Following the world wars, the term Memorial Day became more popular than Decoration Day, but it wasn’t until 1968, when Congress passed the Uniform Monday Holiday Act, that the term Memorial Day became official.The date was shifted to the last Monday of May to create a three-day weekend for federal employees. This is still a point of contention for many groups, who still believe that keeping it separate and on May 30 would make the day more significant and keep it from getting lost in a three-day weekend full of barbecues and fun. An example of this occurred in 1923, when the Indiana state Legislature passed a bill that the Indianapolis 500 could not be held on Memorial Day, but this was so contentious that Gov. Warren McCray vetoed the bill. The race went on and continues to run over Memorial Day weekend, as does the Coca-Cola 600.

Memorial Day has a unique flag tradition. At sunrise, the American flag should be rapidly raised to full staff and then slowly lowered to half staff until noon, at which time the flag should be rapidly raised back to full staff. Another time-honored tradition is the president of the United States placing a wreath at the Tomb of the Unknown Soldier, as a way of honoring all those who have died fighting for our country. President Bill Clinton signed the National Moment of Remembrance Act in 2000 that asks Americans to pause for one minute of silence to pay tribute to all of America’s fallen heroes at 3 p.m. local time on Memorial Day.

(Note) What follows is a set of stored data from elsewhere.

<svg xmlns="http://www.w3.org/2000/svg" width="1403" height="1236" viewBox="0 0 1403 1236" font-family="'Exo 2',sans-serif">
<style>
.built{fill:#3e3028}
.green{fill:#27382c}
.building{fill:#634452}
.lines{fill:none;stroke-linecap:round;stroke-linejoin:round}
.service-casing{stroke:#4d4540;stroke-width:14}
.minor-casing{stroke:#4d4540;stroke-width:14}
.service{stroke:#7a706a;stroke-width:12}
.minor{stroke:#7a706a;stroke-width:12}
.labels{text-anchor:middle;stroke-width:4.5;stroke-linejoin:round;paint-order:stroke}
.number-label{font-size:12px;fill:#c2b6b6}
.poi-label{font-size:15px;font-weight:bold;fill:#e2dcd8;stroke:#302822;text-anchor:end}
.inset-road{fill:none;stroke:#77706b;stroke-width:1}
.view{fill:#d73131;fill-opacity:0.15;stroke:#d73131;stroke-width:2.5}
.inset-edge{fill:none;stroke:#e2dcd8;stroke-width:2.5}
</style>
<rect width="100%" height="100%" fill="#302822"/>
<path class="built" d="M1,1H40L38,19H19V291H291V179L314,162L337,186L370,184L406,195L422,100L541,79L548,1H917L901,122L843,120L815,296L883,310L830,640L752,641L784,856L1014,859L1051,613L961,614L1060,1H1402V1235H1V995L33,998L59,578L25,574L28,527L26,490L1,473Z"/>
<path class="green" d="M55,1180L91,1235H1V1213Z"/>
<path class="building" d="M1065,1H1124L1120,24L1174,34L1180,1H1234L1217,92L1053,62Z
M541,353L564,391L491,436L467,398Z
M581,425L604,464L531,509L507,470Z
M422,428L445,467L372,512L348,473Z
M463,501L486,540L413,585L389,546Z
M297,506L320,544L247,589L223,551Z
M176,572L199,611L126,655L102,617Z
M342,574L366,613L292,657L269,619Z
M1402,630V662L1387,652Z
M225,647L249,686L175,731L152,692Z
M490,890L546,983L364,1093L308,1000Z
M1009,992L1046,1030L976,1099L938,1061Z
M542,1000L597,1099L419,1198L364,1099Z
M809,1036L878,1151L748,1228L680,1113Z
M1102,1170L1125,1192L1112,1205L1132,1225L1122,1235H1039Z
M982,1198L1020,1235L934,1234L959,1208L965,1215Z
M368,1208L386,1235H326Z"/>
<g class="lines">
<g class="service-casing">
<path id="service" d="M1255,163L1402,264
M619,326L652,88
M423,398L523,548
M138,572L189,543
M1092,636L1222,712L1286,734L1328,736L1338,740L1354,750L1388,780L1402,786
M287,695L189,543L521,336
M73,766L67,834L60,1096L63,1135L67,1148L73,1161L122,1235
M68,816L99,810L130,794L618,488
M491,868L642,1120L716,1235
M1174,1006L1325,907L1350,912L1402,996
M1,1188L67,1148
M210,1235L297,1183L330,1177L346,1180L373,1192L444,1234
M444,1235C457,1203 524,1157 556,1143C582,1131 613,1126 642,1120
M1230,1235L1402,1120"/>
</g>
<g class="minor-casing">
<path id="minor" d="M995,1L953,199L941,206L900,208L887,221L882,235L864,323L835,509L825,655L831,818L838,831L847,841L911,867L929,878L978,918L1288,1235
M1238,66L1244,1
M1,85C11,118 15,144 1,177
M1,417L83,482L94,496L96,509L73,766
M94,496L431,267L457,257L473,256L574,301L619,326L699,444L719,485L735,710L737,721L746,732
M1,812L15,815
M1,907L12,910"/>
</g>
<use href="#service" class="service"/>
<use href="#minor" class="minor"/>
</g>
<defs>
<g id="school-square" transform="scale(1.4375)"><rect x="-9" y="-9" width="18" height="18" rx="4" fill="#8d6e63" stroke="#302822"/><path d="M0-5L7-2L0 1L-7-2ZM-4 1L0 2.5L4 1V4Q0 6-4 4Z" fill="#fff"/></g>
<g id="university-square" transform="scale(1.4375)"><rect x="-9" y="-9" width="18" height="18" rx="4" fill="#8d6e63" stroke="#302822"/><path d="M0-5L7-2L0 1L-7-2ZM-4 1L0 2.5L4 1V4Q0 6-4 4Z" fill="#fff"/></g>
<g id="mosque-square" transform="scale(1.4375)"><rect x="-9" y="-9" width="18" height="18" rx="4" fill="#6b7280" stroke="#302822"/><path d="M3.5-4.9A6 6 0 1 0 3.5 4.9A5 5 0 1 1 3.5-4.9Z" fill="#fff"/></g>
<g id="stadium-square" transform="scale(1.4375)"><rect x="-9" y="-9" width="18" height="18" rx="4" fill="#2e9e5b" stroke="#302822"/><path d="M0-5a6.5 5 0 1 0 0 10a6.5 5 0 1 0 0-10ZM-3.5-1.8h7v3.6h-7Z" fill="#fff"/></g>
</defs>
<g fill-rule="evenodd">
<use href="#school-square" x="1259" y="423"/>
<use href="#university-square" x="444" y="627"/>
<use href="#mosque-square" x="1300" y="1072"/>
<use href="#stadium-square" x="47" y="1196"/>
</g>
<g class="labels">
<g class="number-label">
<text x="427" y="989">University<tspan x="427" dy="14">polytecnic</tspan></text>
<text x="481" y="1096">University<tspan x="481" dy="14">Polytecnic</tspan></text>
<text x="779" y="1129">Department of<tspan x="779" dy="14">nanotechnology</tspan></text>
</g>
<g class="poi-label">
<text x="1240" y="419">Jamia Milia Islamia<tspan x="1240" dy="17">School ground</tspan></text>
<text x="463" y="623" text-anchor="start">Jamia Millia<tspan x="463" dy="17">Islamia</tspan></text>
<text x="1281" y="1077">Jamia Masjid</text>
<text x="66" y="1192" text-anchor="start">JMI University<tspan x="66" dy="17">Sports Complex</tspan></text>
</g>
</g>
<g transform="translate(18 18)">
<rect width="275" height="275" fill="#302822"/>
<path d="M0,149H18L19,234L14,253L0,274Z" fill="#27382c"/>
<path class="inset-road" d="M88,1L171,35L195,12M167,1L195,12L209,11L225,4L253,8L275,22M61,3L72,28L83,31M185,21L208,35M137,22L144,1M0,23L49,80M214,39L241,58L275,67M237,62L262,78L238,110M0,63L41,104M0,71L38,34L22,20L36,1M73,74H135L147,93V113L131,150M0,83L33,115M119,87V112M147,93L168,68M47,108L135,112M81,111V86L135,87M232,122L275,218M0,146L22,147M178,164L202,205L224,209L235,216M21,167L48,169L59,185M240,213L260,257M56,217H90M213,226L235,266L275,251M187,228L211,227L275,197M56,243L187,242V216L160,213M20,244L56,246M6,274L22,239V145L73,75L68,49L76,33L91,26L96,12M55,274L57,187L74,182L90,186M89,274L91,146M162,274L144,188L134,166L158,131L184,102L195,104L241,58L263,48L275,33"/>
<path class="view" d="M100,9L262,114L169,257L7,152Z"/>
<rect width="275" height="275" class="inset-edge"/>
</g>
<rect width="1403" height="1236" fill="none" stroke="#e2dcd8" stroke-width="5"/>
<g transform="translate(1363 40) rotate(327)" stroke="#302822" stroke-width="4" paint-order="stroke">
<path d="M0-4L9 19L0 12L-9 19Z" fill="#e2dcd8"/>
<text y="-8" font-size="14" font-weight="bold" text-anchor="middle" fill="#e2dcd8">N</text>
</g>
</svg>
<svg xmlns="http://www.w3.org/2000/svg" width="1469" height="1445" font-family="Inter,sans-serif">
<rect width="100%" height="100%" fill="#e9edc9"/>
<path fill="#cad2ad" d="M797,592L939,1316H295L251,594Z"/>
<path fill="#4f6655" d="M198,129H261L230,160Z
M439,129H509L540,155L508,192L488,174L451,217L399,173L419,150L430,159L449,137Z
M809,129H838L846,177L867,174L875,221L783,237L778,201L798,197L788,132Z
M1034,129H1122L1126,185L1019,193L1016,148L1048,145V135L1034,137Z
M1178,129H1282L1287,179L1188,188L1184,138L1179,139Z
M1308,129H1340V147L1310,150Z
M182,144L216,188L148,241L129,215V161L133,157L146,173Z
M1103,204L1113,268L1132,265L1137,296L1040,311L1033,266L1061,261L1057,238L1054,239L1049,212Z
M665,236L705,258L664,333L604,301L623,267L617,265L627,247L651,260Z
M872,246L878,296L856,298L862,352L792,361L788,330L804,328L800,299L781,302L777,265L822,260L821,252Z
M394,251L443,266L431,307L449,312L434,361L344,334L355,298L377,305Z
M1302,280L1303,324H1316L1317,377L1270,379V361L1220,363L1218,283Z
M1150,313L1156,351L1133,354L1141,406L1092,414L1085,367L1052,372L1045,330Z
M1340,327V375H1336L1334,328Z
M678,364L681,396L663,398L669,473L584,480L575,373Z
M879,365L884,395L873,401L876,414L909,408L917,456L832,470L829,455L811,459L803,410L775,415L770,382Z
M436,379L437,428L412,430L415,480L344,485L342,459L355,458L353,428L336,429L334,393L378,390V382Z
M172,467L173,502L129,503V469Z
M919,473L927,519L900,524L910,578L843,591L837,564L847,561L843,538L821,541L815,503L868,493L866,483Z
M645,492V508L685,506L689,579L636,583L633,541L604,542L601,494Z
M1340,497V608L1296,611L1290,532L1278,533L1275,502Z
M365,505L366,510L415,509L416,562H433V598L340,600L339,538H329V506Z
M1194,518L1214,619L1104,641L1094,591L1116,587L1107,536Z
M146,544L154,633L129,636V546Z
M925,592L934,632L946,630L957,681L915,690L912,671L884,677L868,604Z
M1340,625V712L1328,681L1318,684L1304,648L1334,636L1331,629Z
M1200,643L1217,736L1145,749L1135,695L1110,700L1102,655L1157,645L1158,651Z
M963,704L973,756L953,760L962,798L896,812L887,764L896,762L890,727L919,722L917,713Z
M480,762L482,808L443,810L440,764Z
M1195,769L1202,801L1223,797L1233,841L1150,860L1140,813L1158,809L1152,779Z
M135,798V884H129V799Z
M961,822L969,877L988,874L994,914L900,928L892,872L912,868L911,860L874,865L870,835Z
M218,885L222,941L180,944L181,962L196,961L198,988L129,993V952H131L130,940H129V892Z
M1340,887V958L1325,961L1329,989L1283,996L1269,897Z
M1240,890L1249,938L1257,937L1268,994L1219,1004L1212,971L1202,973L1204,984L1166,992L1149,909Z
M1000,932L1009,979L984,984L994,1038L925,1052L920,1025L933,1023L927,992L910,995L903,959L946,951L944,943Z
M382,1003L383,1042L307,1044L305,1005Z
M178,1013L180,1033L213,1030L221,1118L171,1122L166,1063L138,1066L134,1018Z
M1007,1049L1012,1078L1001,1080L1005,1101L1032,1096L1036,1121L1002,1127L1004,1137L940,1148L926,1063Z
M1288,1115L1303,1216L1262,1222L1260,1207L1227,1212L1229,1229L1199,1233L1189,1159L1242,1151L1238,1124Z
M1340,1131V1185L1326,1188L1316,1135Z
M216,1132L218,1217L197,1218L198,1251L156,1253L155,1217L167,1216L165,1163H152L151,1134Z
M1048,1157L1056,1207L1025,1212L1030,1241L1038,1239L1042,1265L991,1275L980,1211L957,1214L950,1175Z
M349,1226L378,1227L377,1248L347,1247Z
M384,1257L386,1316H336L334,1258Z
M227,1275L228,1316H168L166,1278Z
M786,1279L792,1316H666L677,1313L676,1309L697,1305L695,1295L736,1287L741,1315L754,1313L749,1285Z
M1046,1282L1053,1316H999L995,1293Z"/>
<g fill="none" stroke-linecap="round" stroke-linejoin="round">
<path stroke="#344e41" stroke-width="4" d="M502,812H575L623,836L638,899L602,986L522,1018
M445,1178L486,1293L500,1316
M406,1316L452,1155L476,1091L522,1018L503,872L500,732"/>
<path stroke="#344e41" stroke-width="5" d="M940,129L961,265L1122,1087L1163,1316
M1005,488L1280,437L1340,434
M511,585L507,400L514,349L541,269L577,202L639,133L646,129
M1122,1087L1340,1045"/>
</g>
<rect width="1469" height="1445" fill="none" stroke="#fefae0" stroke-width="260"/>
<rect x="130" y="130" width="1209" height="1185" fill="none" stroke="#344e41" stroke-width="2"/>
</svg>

May is also my birthday month, so it’s always a time of reflection on getting a year older and, every so often, a little wiser. My wife would say that this doesn’t happen every year, but that it does happen every so often. I would hope that we all take time to reflect on the true meaning of Memorial Day and that we do take a pause for at least one minute at 3 p.m. this May 27 to recognize and remember those who have given their lives as the ultimate sacrifice for this great nation. I would also hope that we take some time to reflect on the very events that sparked this holiday, and that we all find ways to be wiser, to learn from the past and not repeat history.